#### Exercise data ####
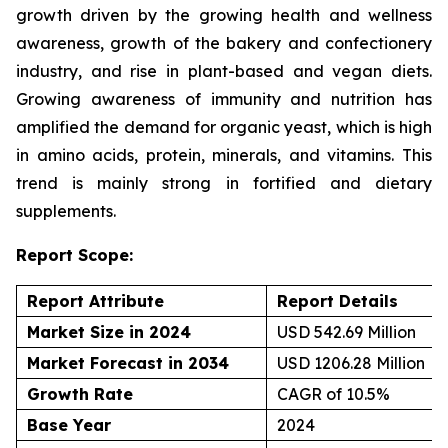
growth driven by the growing health and wellness
awareness, growth of the bakery and confectionery
industry, and rise in plant-based and vegan diets.
Growing awareness of immunity and nutrition has
amplified the demand for organic yeast, which is high
in amino acids, protein, minerals, and vitamins. This
trend is mainly strong in fortified and dietary
supplements.
Report Scope:
Report Attribute
Report Details
Market Size in 2024
USD 542.69 Million
Market Forecast in 2034
USD 1206.28 Million
Growth Rate
CAGR of 10.5%
Base Year
2024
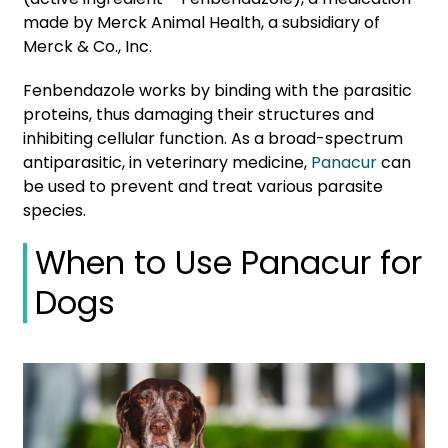
made by Merck Animal Health, a subsidiary of
Merck & Co., Inc.
Fenbendazole works by binding with the parasitic
proteins, thus damaging their structures and
inhibiting cellular function. As a broad-spectrum
antiparasitic, in veterinary medicine,
Panacur
can
be used to prevent and treat various parasite
species.
When to Use Panacur for
Dogs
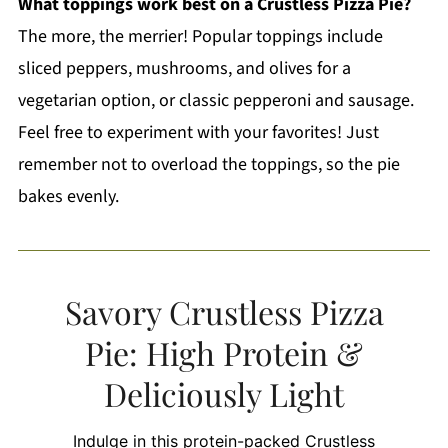
What toppings work best on a Crustless Pizza Pie?
The more, the merrier! Popular toppings include
sliced peppers, mushrooms, and olives for a
vegetarian option, or classic pepperoni and sausage.
Feel free to experiment with your favorites! Just
remember not to overload the toppings, so the pie
bakes evenly.
Savory Crustless Pizza
Pie: High Protein &
Deliciously Light
Indulge in this protein-packed Crustless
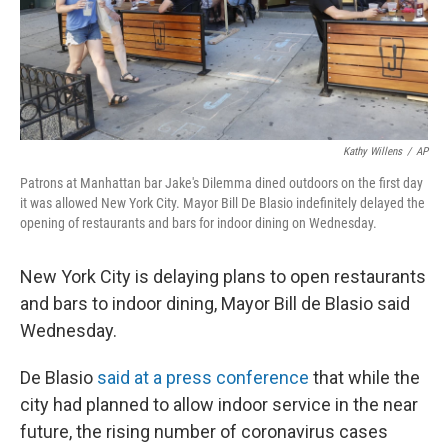
Kathy Willens
/
AP
Patrons at Manhattan bar Jake's Dilemma dined outdoors on the first day
it was allowed New York City. Mayor Bill De Blasio indefinitely delayed the
opening of restaurants and bars for indoor dining on Wednesday.
New York City is delaying plans to open restaurants
and bars to indoor dining, Mayor Bill de Blasio said
Wednesday.
De Blasio
said at a press conference
that while the
city had planned to allow indoor service in the near
future, the rising number of coronavirus cases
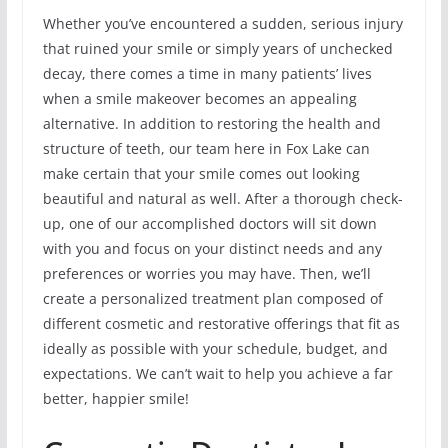
Whether you’ve encountered a sudden, serious injury
that ruined your smile or simply years of unchecked
decay, there comes a time in many patients’ lives
when a smile makeover becomes an appealing
alternative. In addition to restoring the health and
structure of teeth, our team here in Fox Lake can
make certain that your smile comes out looking
beautiful and natural as well. After a thorough check-
up, one of our accomplished doctors will sit down
with you and focus on your distinct needs and any
preferences or worries you may have. Then, we’ll
create a personalized treatment plan composed of
different cosmetic and restorative offerings that fit as
ideally as possible with your schedule, budget, and
expectations. We can’t wait to help you achieve a far
better, happier smile!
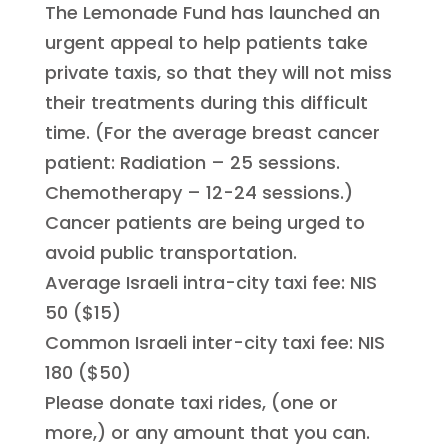
The Lemonade Fund has launched an
urgent appeal to help patients take
private taxis, so that they will not miss
their treatments during this difficult
time. (For the average breast cancer
patient: Radiation – 25 sessions.
Chemotherapy – 12-24 sessions.)
Cancer patients are being urged to
avoid public transportation.
Average Israeli intra-city taxi fee: NIS
50 ($15)
Common Israeli inter-city taxi fee: NIS
180 ($50)
Please donate taxi rides, (one or
more,) or any amount that you can.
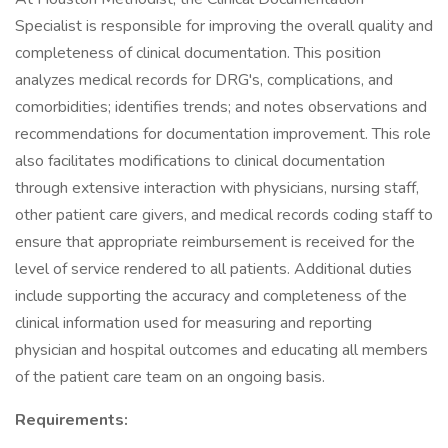
Specialist is responsible for improving the overall quality and
completeness of clinical documentation. This position
analyzes medical records for DRG's, complications, and
comorbidities; identifies trends; and notes observations and
recommendations for documentation improvement. This role
also facilitates modifications to clinical documentation
through extensive interaction with physicians, nursing staff,
other patient care givers, and medical records coding staff to
ensure that appropriate reimbursement is received for the
level of service rendered to all patients. Additional duties
include supporting the accuracy and completeness of the
clinical information used for measuring and reporting
physician and hospital outcomes and educating all members
of the patient care team on an ongoing basis.
Requirements:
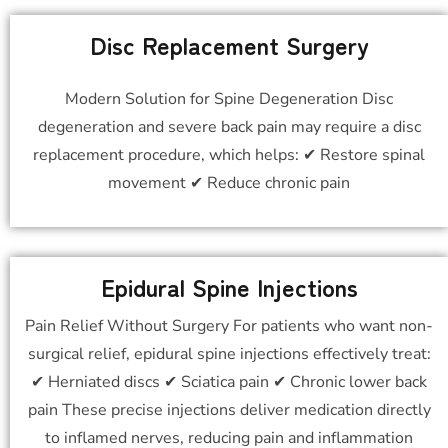
Disc Replacement Surgery
Modern Solution for Spine Degeneration Disc
degeneration and severe back pain may require a disc
replacement procedure, which helps: ✔ Restore spinal
movement ✔ Reduce chronic pain
Epidural Spine Injections
Pain Relief Without Surgery For patients who want non-
surgical relief, epidural spine injections effectively treat:
✔ Herniated discs ✔ Sciatica pain ✔ Chronic lower back
pain These precise injections deliver medication directly
to inflamed nerves, reducing pain and inflammation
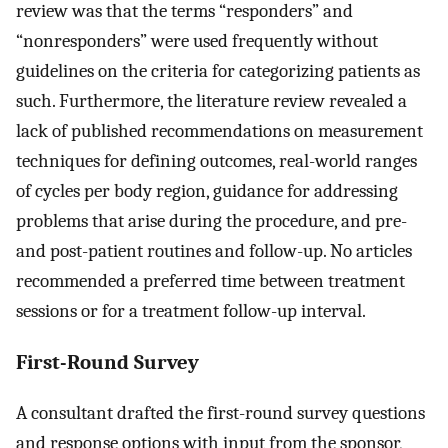
review was that the terms “responders” and
“nonresponders” were used frequently without
guidelines on the criteria for categorizing patients as
such. Furthermore, the literature review revealed a
lack of published recommendations on measurement
techniques for defining outcomes, real-world ranges
of cycles per body region, guidance for addressing
problems that arise during the procedure, and pre-
and post-patient routines and follow-up. No articles
recommended a preferred time between treatment
sessions or for a treatment follow-up interval.
First-Round Survey
A consultant drafted the first-round survey questions
and response options with input from the sponsor,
####
▶ Work to complete
Repeat the data above exactly, leaving out any pictures it holds.

▶ Solved exercise
growth driven by the growing health and wellness
awareness, growth of the bakery and confectionery
industry, and rise in plant-based and vegan diets.
Growing awareness of immunity and nutrition has
amplified the demand for organic yeast, which is high
in amino acids, protein, minerals, and vitamins. This
trend is mainly strong in fortified and dietary
supplements.
Report Scope:
Report Attribute
Report Details
Market Size in 2024
USD 542.69 Million
Market Forecast in 2034
USD 1206.28 Million
Growth Rate
CAGR of 10.5%
Base Year
2024
made by Merck Animal Health, a subsidiary of
Merck & Co., Inc.
Fenbendazole works by binding with the parasitic
proteins, thus damaging their structures and
inhibiting cellular function. As a broad-spectrum
antiparasitic, in veterinary medicine,
Panacur
can
be used to prevent and treat various parasite
species.
When to Use Panacur for
Dogs
What toppings work best on a Crustless Pizza Pie?
The more, the merrier! Popular toppings include
sliced peppers, mushrooms, and olives for a
vegetarian option, or classic pepperoni and sausage.
Feel free to experiment with your favorites! Just
remember not to overload the toppings, so the pie
bakes evenly.
Savory Crustless Pizza
Pie: High Protein &
Deliciously Light
Indulge in this protein-packed Crustless
Kathy Willens
/
AP
Patrons at Manhattan bar Jake's Dilemma dined outdoors on the first day
it was allowed New York City. Mayor Bill De Blasio indefinitely delayed the
opening of restaurants and bars for indoor dining on Wednesday.
New York City is delaying plans to open restaurants
and bars to indoor dining, Mayor Bill de Blasio said
Wednesday.
De Blasio
said at a press conference
that while the
city had planned to allow indoor service in the near
future, the rising number of coronavirus cases
Whether you’ve encountered a sudden, serious injury
that ruined your smile or simply years of unchecked
decay, there comes a time in many patients’ lives
when a smile makeover becomes an appealing
alternative. In addition to restoring the health and
structure of teeth, our team here in Fox Lake can
make certain that your smile comes out looking
beautiful and natural as well. After a thorough check-
up, one of our accomplished doctors will sit down
with you and focus on your distinct needs and any
preferences or worries you may have. Then, we’ll
create a personalized treatment plan composed of
different cosmetic and restorative offerings that fit as
ideally as possible with your schedule, budget, and
expectations. We can’t wait to help you achieve a far
better, happier smile!
The Lemonade Fund has launched an
urgent appeal to help patients take
private taxis, so that they will not miss
their treatments during this difficult
time. (For the average breast cancer
patient: Radiation – 25 sessions.
Chemotherapy – 12-24 sessions.)
Cancer patients are being urged to
avoid public transportation.
Average Israeli intra-city taxi fee: NIS
50 ($15)
Common Israeli inter-city taxi fee: NIS
180 ($50)
Please donate taxi rides, (one or
more,) or any amount that you can.
Specialist is responsible for improving the overall quality and
completeness of clinical documentation. This position
analyzes medical records for DRG's, complications, and
comorbidities; identifies trends; and notes observations and
recommendations for documentation improvement. This role
also facilitates modifications to clinical documentation
through extensive interaction with physicians, nursing staff,
other patient care givers, and medical records coding staff to
ensure that appropriate reimbursement is received for the
level of service rendered to all patients. Additional duties
include supporting the accuracy and completeness of the
clinical information used for measuring and reporting
physician and hospital outcomes and educating all members
of the patient care team on an ongoing basis.
Requirements:
Disc Replacement Surgery
Modern Solution for Spine Degeneration Disc
degeneration and severe back pain may require a disc
replacement procedure, which helps: ✔ Restore spinal
movement ✔ Reduce chronic pain
Epidural Spine Injections
Pain Relief Without Surgery For patients who want non-
surgical relief, epidural spine injections effectively treat:
✔ Herniated discs ✔ Sciatica pain ✔ Chronic lower back
pain These precise injections deliver medication directly
to inflamed nerves, reducing pain and inflammation
review was that the terms “responders” and
“nonresponders” were used frequently without
guidelines on the criteria for categorizing patients as
such. Furthermore, the literature review revealed a
lack of published recommendations on measurement
techniques for defining outcomes, real-world ranges
of cycles per body region, guidance for addressing
problems that arise during the procedure, and pre-
and post-patient routines and follow-up. No articles
recommended a preferred time between treatment
sessions or for a treatment follow-up interval.
First-Round Survey
A consultant drafted the first-round survey questions
and response options with input from the sponsor,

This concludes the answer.